View the Google Docs presentation here

Our presentation was very well received. I had only met one of the other panel members in person before the conference as we had done our planning as a group over two Skype sessions. During the first session, we set up a wiki site to aid our planning, and in second a presentation using Google Docs which we edited during the Skype call. I then “prettied it up” later on, but kept the slide content the same. PowerPoint/slide presentations are a useful way to structure and plan a presentation, and helps get presenters into “presentation space”. Google Docs is a great way of managing/facilitating this “space” for a group effort, even if it does not end up being used. I edited the slides during the presentation itself based on audience responses to our question, “What do you want to know?” We then revisited those questions towards the end of our “chat”. In fact, the audience were our co-presenters throughout the panel presentation and made it both interactive and dynamic. Our presentation was more of a discussion in this way, and it is a format I would like to repeat.

The "backchannel" during our "PLE for Librarians" presentation

The "backchannel" during our "PLE for Librarians" presentation

The image above is taken from the CoverItLive recording of the second day of the conference relayed through http://librariansinteract.info. Using CoverItLive was a new experience for me. I was vaguely familiar with the tool, having heard about it in the blogosphere, but had never used it as a participant. CoverItLive works by having streams of content from a variety of sources fed into the one place for presentation/embedment in a blog/website/wiki/etc. It is also possible to update from the CoverItLive tool itself, and respond to comments/questions from people who may be “listening in” (”viewing in?”) remotely.

CoverItLive was a convenient way to manage a filtered backchannel during the conference. Twitter * was used by many of the conference participants, and although the official #edaust09 tag helped manage the conversations (we trended under “swine flu” and above “Wolverine” at one stage!), tweets were both formal and informal, and sometimes difficult to keep up with.

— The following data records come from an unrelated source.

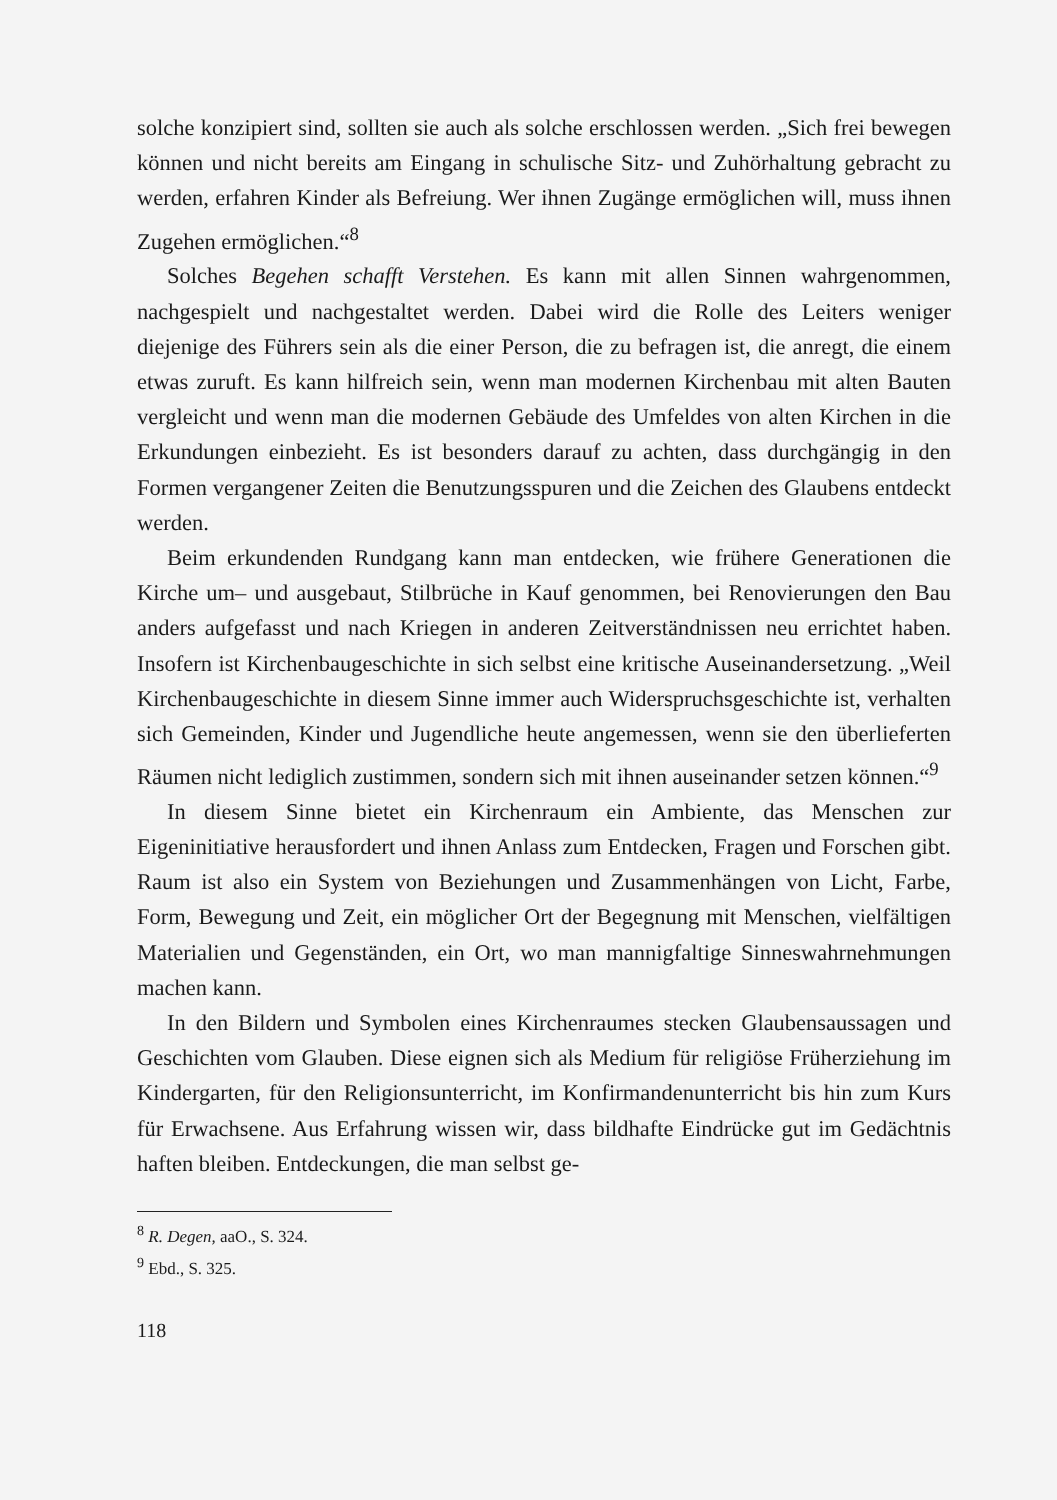solche konzipiert sind, sollten sie auch als solche erschlossen werden. „Sich frei bewegen können und nicht bereits am Eingang in schulische Sitz- und Zuhörhaltung gebracht zu werden, erfahren Kinder als Befreiung. Wer ihnen Zugänge ermöglichen will, muss ihnen Zugehen ermöglichen.“<sup>8</sup>
Solches Begehen schafft Verstehen. Es kann mit allen Sinnen wahrgenommen, nachgespielt und nachgestaltet werden. Dabei wird die Rolle des Leiters weniger diejenige des Führers sein als die einer Person, die zu befragen ist, die anregt, die einem etwas zuruft. Es kann hilfreich sein, wenn man modernen Kirchenbau mit alten Bauten vergleicht und wenn man die modernen Gebäude des Umfeldes von alten Kirchen in die Erkundungen einbezieht. Es ist besonders darauf zu achten, dass durchgängig in den Formen vergangener Zeiten die Benutzungsspuren und die Zeichen des Glaubens entdeckt werden.
Beim erkundenden Rundgang kann man entdecken, wie frühere Generationen die Kirche um– und ausgebaut, Stilbrüche in Kauf genommen, bei Renovierungen den Bau anders aufgefasst und nach Kriegen in anderen Zeitverständnissen neu errichtet haben. Insofern ist Kirchenbaugeschichte in sich selbst eine kritische Auseinandersetzung. „Weil Kirchenbaugeschichte in diesem Sinne immer auch Widerspruchsgeschichte ist, verhalten sich Gemeinden, Kinder und Jugendliche heute angemessen, wenn sie den überlieferten Räumen nicht lediglich zustimmen, sondern sich mit ihnen auseinander setzen können.“<sup>9</sup>
In diesem Sinne bietet ein Kirchenraum ein Ambiente, das Menschen zur Eigeninitiative herausfordert und ihnen Anlass zum Entdecken, Fragen und Forschen gibt. Raum ist also ein System von Beziehungen und Zusammenhängen von Licht, Farbe, Form, Bewegung und Zeit, ein möglicher Ort der Begegnung mit Menschen, vielfältigen Materialien und Gegenständen, ein Ort, wo man mannigfaltige Sinneswahrnehmungen machen kann.
In den Bildern und Symbolen eines Kirchenraumes stecken Glaubensaussagen und Geschichten vom Glauben. Diese eignen sich als Medium für religiöse Früherziehung im Kindergarten, für den Religionsunterricht, im Konfirmandenunterricht bis hin zum Kurs für Erwachsene. Aus Erfahrung wissen wir, dass bildhafte Eindrücke gut im Gedächtnis haften bleiben. Entdeckungen, die man selbst ge-
<sup>8</sup> R. Degen, aaO., S. 324.
<sup>9</sup> Ebd., S. 325.
118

CoverItLive made the conversations (more) manageable for relaying conference plenaries and concurrent sessions. At times I found myself physically in one presentation but following another! That said, use of Twitter enabled a sense of community and comradeship (”I’m on my way to #edaust09″; “Looking forward to #edaust09″; etc.) and helped speed up and strengthen the formulation of new frolleagues and so the combination of the two was very effective for me.

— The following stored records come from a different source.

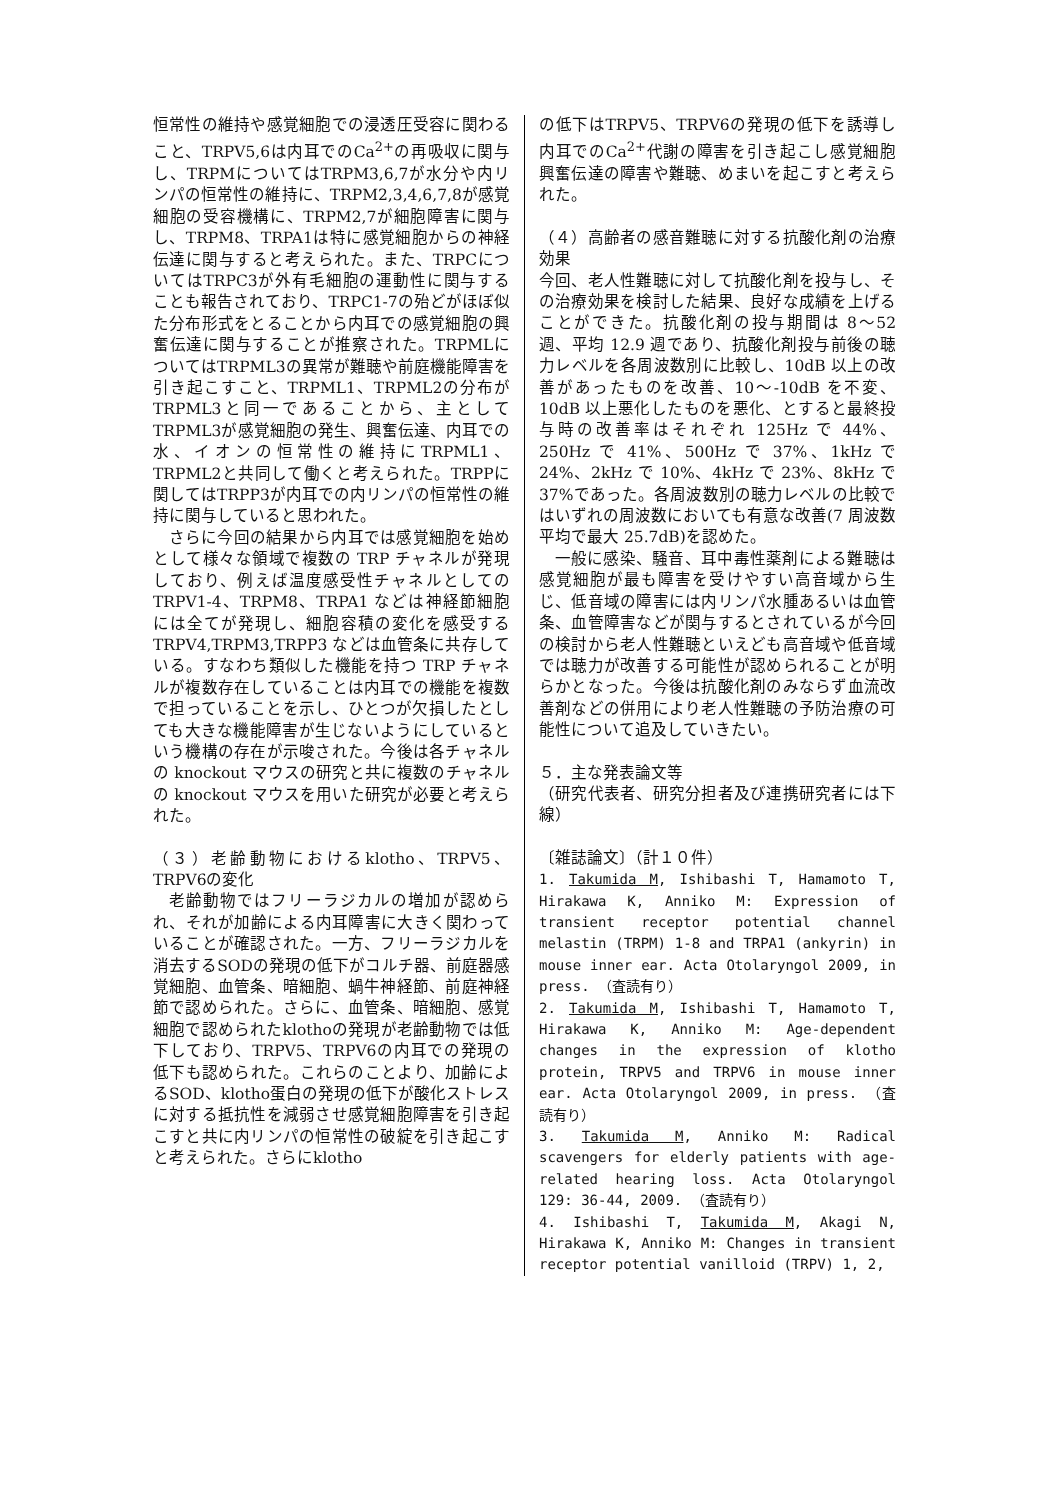恒常性の維持や感覚細胞での浸透圧受容に関わること、TRPV5,6は内耳でのCa<sup>2+</sup>の再吸収に関与し、TRPMについてはTRPM3,6,7が水分や内リンパの恒常性の維持に、TRPM2,3,4,6,7,8が感覚細胞の受容機構に、TRPM2,7が細胞障害に関与し、TRPM8、TRPA1は特に感覚細胞からの神経伝達に関与すると考えられた。また、TRPCについてはTRPC3が外有毛細胞の運動性に関与することも報告されており、TRPC1-7の殆どがほぼ似た分布形式をとることから内耳での感覚細胞の興奮伝達に関与することが推察された。TRPMLについてはTRPML3の異常が難聴や前庭機能障害を引き起こすこと、TRPML1、TRPML2の分布がTRPML3と同一であることから、主としてTRPML3が感覚細胞の発生、興奮伝達、内耳での水、イオンの恒常性の維持にTRPML1、TRPML2と共同して働くと考えられた。TRPPに関してはTRPP3が内耳での内リンパの恒常性の維持に関与していると思われた。
さらに今回の結果から内耳では感覚細胞を始めとして様々な領域で複数の TRP チャネルが発現しており、例えば温度感受性チャネルとしての TRPV1-4、TRPM8、TRPA1 などは神経節細胞には全てが発現し、細胞容積の変化を感受する TRPV4,TRPM3,TRPP3 などは血管条に共存している。すなわち類似した機能を持つ TRP チャネルが複数存在していることは内耳での機能を複数で担っていることを示し、ひとつが欠損したとしても大きな機能障害が生じないようにしているという機構の存在が示唆された。今後は各チャネルの knockout マウスの研究と共に複数のチャネルの knockout マウスを用いた研究が必要と考えられた。
（３）老齢動物におけるklotho、TRPV5、TRPV6の変化
老齢動物ではフリーラジカルの増加が認められ、それが加齢による内耳障害に大きく関わっていることが確認された。一方、フリーラジカルを消去するSODの発現の低下がコルチ器、前庭器感覚細胞、血管条、暗細胞、蝸牛神経節、前庭神経節で認められた。さらに、血管条、暗細胞、感覚細胞で認められたklothoの発現が老齢動物では低下しており、TRPV5、TRPV6の内耳での発現の低下も認められた。これらのことより、加齢によるSOD、klotho蛋白の発現の低下が酸化ストレスに対する抵抗性を減弱させ感覚細胞障害を引き起こすと共に内リンパの恒常性の破綻を引き起こすと考えられた。さらにklotho
の低下はTRPV5、TRPV6の発現の低下を誘導し内耳でのCa<sup>2+</sup>代謝の障害を引き起こし感覚細胞興奮伝達の障害や難聴、めまいを起こすと考えられた。
（４）高齢者の感音難聴に対する抗酸化剤の治療効果
今回、老人性難聴に対して抗酸化剤を投与し、その治療効果を検討した結果、良好な成績を上げることができた。抗酸化剤の投与期間は 8～52 週、平均 12.9 週であり、抗酸化剤投与前後の聴力レベルを各周波数別に比較し、10dB 以上の改善があったものを改善、10～-10dB を不変、10dB 以上悪化したものを悪化、とすると最終投与時の改善率はそれぞれ 125Hz で 44%、250Hz で 41%、500Hz で 37%、1kHz で 24%、2kHz で 10%、4kHz で 23%、8kHz で 37%であった。各周波数別の聴力レベルの比較ではいずれの周波数においても有意な改善(7 周波数平均で最大 25.7dB)を認めた。
一般に感染、騒音、耳中毒性薬剤による難聴は感覚細胞が最も障害を受けやすい高音域から生じ、低音域の障害には内リンパ水腫あるいは血管条、血管障害などが関与するとされているが今回の検討から老人性難聴といえども高音域や低音域では聴力が改善する可能性が認められることが明らかとなった。今後は抗酸化剤のみならず血流改善剤などの併用により老人性難聴の予防治療の可能性について追及していきたい。
５．主な発表論文等
（研究代表者、研究分担者及び連携研究者には下線）
〔雑誌論文〕（計１０件）
1. Takumida M, Ishibashi T, Hamamoto T, Hirakawa K, Anniko M: Expression of transient receptor potential channel melastin (TRPM) 1-8 and TRPA1 (ankyrin) in mouse inner ear. Acta Otolaryngol 2009, in press. （査読有り）
2. Takumida M, Ishibashi T, Hamamoto T, Hirakawa K, Anniko M: Age-dependent changes in the expression of klotho protein, TRPV5 and TRPV6 in mouse inner ear. Acta Otolaryngol 2009, in press. （査読有り）
3. Takumida M, Anniko M: Radical scavengers for elderly patients with age-related hearing loss. Acta Otolaryngol 129: 36-44, 2009. （査読有り）
4. Ishibashi T, Takumida M, Akagi N, Hirakawa K, Anniko M: Changes in transient receptor potential vanilloid (TRPV) 1, 2,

Much has been said about the benefits and disadvantages of formal and informal backchannels during conferences, especially Twitter. It is only recently that they have become more normalised, however, and only a few years ago I would feel very much like a naughty school child “playing up” at the back of the room whilst using them. In my view, participation in a backchannel represents more on-task engagement than off, and a deeper engagement with the proceedings than would otherwise be possible: one is commenting and reflecting in situ for a particular audience. However, I also found backchannel participation during #edaust09 quite demanding and that it represented surface-level learning. I found myself relaying information rather than commenting or critiquing it, and that I had no time to write my own notes. The notes I took were intended for others, and I missed the meta-note-taking that I usually write: the notes about my notes and the jotting of ideas as they occur, sparked by something in a presentation. Many conference tweets were similar: we relayed the main points; made comments about presentation style; organised meet-ups and lunches; and threw in a few quick polls. Critical discussion of issues and themes presented in the sessions rarely occurred. That said, this was not unique to the backchannel: questions were rarely asked “in real life” either. This is where the skills of a moderator, “critical friend,” or provocateur would come in handy - someone needs to ask the hard questions either in real life or in the virtual one, or both.

It was an intensive two days for me, and a very worthwhile experience. The content may not have been new, but the process of participation and engagement certainly was.